Hari Perempuan Internasional 2015

Hari Perempuan Internasional (International Women’s Day), diperingati setiap tanggal 8 Maret setiap tahunnya. Perayaan ini sudah berlangsung sejak tahun 1910an dan pada tahun 1975, PBB mulai mensponsori Hari Perempuan Internasional ini. Pada awalnya, hari ini dirayakan di seluruh dunia untuk memperingati keberhasilan kaum perempuan di bidang ekonomi, politik dan sosial.

Pertanyaannya, apakah memang untuk keberhasilan kaum perempuan di segala bidang yang dirayakan saat ini? Pertanyaan ini muncul karena kita masih sangat sering dipertontonkan pada pelbagai permasalahan yang menimpa perempuan. Komnas Perempuan misalnya mencatat bahwa setiap harinya, 35 perempuan Indonesia masih mengalami kekerasan. Bentuk kekerasan yang dialami beragam mulai dari kekerasan fisik sampai kekerasan seksual.

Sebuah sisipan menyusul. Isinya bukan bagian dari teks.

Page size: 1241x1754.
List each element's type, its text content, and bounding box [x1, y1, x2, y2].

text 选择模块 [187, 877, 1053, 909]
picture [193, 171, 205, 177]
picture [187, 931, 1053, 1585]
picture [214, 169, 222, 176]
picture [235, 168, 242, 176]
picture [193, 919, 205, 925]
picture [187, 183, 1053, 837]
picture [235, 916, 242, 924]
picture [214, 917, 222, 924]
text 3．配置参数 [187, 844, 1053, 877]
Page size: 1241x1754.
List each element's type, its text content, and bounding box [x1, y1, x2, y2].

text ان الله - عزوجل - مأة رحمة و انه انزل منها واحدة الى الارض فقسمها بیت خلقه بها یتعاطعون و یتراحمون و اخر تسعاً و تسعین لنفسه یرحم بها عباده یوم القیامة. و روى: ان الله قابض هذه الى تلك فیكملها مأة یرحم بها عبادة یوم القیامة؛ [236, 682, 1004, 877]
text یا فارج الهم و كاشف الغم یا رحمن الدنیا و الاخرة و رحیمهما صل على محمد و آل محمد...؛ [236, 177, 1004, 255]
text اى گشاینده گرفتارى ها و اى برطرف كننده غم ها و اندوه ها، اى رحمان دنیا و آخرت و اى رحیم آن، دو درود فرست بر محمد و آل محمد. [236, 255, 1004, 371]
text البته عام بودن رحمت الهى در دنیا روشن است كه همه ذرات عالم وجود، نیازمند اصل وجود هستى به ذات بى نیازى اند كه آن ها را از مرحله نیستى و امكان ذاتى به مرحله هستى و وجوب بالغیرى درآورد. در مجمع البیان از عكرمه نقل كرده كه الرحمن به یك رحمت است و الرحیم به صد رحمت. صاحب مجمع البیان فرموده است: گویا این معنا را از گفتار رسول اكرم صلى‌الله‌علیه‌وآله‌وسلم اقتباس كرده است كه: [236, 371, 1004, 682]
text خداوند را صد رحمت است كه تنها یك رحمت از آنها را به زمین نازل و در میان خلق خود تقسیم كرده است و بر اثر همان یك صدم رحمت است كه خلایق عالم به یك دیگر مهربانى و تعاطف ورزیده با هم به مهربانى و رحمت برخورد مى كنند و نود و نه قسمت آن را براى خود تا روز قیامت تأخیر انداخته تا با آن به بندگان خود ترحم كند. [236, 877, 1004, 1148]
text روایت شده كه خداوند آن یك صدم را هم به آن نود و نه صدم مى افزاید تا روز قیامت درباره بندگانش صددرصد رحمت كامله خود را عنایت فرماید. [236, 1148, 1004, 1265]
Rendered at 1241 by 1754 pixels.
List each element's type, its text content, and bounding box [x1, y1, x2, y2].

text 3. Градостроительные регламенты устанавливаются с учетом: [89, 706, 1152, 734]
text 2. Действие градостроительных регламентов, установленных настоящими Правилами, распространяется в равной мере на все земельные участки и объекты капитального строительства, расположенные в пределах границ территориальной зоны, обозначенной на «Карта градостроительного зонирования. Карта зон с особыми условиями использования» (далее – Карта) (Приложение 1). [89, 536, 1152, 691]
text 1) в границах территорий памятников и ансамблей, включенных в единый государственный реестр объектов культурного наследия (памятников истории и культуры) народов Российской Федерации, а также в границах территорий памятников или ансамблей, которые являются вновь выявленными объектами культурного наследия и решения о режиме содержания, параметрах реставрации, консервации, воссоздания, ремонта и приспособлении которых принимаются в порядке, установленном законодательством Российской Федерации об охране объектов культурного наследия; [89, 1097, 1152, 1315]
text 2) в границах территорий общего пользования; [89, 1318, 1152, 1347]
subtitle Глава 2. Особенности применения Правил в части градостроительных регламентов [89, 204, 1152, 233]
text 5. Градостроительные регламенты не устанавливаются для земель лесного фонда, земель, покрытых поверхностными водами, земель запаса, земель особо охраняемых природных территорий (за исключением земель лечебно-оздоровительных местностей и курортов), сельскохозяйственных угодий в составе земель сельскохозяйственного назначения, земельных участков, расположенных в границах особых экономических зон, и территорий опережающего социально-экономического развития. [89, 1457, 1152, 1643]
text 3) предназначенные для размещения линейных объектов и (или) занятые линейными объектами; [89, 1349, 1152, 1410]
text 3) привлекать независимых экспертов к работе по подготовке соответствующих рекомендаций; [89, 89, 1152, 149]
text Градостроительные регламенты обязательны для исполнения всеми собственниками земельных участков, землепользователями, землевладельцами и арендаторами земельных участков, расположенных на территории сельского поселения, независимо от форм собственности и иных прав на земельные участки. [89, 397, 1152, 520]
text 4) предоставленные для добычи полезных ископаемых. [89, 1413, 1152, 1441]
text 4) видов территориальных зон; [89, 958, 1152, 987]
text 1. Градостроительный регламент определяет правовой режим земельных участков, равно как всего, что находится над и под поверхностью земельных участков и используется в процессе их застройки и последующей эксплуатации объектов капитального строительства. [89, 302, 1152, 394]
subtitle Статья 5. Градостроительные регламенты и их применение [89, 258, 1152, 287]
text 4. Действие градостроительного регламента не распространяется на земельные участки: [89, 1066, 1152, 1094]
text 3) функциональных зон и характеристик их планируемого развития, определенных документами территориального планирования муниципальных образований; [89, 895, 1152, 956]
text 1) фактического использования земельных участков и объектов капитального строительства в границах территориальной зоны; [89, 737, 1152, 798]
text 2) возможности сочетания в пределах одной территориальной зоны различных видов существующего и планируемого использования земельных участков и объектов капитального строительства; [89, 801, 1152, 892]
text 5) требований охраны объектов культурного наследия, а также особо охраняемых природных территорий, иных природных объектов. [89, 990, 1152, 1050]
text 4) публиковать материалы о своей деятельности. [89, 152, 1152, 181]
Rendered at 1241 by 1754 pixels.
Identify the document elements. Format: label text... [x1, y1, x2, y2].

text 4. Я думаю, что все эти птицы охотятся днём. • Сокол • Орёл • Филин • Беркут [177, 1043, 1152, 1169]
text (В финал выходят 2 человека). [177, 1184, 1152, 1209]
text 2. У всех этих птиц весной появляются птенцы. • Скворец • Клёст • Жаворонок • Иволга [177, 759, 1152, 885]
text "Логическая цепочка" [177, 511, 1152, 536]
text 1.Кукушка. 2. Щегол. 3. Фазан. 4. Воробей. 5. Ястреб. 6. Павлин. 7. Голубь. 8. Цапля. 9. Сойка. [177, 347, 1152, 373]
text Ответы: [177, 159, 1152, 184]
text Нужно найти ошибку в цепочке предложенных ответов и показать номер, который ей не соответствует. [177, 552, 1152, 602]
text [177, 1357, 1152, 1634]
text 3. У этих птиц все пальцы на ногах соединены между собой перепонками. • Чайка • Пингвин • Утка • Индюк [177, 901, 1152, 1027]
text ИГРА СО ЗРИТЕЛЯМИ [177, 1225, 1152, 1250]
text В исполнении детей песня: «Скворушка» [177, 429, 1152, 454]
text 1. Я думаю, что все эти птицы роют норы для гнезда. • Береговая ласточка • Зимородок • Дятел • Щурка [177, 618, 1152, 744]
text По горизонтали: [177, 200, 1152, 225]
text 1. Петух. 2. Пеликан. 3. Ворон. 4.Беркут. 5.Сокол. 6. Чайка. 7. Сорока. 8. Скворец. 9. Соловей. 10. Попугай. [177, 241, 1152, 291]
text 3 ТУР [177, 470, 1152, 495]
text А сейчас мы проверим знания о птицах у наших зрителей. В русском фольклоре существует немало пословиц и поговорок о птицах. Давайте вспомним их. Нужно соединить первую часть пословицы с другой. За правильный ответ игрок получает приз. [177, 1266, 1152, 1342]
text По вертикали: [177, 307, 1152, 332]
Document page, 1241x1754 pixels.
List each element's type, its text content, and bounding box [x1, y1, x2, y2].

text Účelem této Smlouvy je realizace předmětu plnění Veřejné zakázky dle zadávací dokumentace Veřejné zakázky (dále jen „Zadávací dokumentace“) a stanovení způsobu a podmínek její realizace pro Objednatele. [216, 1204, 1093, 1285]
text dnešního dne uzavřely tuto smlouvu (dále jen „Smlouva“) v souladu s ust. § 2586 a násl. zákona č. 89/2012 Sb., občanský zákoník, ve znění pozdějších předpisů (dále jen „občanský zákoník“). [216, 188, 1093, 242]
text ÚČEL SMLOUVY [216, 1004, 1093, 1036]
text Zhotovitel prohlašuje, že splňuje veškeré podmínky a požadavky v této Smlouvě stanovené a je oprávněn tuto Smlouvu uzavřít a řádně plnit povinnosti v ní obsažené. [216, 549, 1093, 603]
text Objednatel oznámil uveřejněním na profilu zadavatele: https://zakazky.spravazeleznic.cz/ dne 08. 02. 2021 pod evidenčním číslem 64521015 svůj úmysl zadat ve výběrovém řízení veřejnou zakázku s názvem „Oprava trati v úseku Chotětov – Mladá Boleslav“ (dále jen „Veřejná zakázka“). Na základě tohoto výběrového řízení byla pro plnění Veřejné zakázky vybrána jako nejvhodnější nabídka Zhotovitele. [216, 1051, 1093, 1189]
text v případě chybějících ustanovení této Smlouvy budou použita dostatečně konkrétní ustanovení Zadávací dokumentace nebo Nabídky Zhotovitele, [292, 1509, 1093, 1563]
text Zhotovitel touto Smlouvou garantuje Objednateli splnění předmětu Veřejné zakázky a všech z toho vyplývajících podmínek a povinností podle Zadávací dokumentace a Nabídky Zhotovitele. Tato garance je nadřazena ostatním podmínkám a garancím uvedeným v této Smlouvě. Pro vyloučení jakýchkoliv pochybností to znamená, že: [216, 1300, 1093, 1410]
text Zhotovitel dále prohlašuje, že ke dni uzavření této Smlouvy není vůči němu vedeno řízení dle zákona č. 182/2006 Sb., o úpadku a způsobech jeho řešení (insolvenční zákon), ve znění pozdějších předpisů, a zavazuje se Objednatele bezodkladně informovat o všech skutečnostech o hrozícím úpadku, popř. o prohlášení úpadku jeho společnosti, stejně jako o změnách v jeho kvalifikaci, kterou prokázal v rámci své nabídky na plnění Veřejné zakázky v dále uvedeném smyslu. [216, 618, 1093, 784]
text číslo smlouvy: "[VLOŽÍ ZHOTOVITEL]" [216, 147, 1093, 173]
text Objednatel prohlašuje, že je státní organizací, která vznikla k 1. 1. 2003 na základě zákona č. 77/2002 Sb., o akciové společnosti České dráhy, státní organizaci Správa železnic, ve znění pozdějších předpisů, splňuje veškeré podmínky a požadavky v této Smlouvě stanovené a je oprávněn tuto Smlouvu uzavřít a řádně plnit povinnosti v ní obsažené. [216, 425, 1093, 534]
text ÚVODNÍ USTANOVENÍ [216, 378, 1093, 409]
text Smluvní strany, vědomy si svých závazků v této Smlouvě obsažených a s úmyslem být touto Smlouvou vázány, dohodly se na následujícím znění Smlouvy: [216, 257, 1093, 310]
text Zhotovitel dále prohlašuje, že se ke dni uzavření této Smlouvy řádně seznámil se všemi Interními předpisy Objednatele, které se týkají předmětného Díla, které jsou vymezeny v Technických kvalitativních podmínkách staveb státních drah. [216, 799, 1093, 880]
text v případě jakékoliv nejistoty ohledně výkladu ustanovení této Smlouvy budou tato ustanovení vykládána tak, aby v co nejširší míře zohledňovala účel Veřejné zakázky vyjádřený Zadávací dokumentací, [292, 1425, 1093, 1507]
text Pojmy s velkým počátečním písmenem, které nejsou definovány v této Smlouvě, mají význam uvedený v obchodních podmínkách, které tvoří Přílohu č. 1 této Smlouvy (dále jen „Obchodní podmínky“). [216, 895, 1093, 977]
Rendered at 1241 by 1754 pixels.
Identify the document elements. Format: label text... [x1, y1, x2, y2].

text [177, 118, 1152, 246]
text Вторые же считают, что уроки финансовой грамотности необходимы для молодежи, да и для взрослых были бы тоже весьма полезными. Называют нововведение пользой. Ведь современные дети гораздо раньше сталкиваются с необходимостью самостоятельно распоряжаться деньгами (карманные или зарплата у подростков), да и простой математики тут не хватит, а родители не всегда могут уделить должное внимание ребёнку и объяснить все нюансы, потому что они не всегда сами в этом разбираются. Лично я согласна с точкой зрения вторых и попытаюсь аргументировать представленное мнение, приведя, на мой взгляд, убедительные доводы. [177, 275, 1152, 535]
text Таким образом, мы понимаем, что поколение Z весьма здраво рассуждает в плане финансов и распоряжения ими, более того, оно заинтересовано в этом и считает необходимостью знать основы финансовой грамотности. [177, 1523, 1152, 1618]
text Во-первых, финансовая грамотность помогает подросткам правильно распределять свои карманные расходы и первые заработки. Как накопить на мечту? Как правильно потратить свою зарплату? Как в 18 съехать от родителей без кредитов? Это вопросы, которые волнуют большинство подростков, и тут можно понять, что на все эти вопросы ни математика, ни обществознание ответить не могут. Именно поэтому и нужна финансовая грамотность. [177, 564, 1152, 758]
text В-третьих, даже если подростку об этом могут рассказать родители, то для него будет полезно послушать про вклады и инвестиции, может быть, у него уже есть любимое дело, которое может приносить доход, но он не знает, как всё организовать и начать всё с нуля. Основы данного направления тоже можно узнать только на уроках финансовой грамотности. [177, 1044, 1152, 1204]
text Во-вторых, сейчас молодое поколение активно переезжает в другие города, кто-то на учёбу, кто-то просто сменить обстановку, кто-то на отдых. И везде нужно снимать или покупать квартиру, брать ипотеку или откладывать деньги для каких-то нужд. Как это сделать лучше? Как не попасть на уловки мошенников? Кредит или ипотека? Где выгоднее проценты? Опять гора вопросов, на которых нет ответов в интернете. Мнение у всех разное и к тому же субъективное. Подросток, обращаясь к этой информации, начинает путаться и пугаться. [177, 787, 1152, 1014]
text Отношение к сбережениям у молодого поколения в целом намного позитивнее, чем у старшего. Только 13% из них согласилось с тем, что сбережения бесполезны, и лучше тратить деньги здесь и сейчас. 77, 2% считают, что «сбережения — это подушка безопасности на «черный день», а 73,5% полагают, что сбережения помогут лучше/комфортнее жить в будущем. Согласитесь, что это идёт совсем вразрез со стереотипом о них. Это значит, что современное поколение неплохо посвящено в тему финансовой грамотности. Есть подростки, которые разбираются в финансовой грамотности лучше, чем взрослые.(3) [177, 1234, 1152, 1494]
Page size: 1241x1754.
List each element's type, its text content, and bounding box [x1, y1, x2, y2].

Hal yang mencengangkan juga adalah bahwa tempat kekerasan terjadi bukan hanya di tempat yang rentan misalnya di jalan raya, transportasi umum dan pelbagai fasilitas umum lainnya, tetapi juga di ranah domestic, di lingkungan rumah tangga perempuan itu sendiri. Artinya pelaku kekerasan itu bukanlah orang asing bagi si perempuan korban, tapi adalah orang-orang terdekatnya. Hal ini dikonfirmasi oleh data Komnas Perempuan. Misalnya pada tahun 2013, Kekerasan Dalam Rumah Tangga (KDRT)dengan perempuan sebagai korban menempati jumlah tertinggi dari jumlah pengaduan kekerasan yang mereka terima yaitu sekitar 43,15%.

Hal lainnya yang patut dijadikan refleksi adalah terhadap hasil Pemilihan Umum (Pemilu) 2014 lalu. Meskipun Undang-Undang No. 8 tahun 2012 tentang Pileg 2014 dan sejumlah Peraturan Komisi Pemilihan Umum (PKPU) lebih membuka pencalonan perempuan sehingga meningkat, perempuan hanya memperoleh 96 kursi dari 560 kursi di DPR RI. Angka ini berkurang dari Pemilu 2009, dimana perempuan memperoleh 102 kursi.

Mengapa partisipasi perempuan dalam politik sangatlah penting? Hal ini adalah karena keberadaan mereka dapat meningkatkan kesejahteraan kelompok perempuan dengan mewakili, mengawal dan mempengaruhi agenda dan proses pembuatan kebijakan, serta turut serta dalam proses pembangunan (WRI, 2014).

Dua ilustrasi di atas, menunjukkan kepada kita bahwa baik di ranah domestik maupun ranah publik, masih ada banyak tantangan yang diterima perempuan. Tantangan yang membuat mereka tetap menjadi ‘kelompok kedua’ dan mengalami pelbagai diskriminasi. Inikah yang akan kita rayakan? Tentunya tidak demikian.

Pada sejarahnya betul, hari ini menandai keberhasilan atau capaian gerakan perempuan dalam memperjuangkan pelbagai hak perempuan. Namun, hari ini, di saat masih banyak tantangan yang dihadapi perempuan menuju kesetaraan gender dengan pria, masih banyak diskriminasi yang diterima, hendaknya Hari Perempuan Internasional ini menjadi momentum untuk mendesakan berbagai agenda kebijakan yang pro perempuan.

Salah satu yang relevan untuk didesakkan adalah pengesahan Rancangan Undang-Undang (RUU) Keadilan dan Kesetaraan Gender (KKG) yang masuk ke dalam salah satu prioritas Program Legislasi Nasional (Prolegnas) tahun 2015 ini. UU KKG ini diharapkan bisa menjadi payung kebijakan yang melindungi perempuan dari pelbagai diskriminasi di satu sisinya, dan di sisi lainnya bisa menjadi pendorong partisipasi aktif perempuan di segala bidang pembangunan.

Catatan penting untuk para legislator yang akan membahas RUU KKG ini adalah bagaimana pengetahuan dan pengalaman perempuan menjadi dasar pengambilan keputusan dengan melibatkan perempuan dalam pengambilan keputusan terhadap RUU ini. Hanya dengan hal tersebut saja, perlindungan terhadap perempuan bisa terjamin.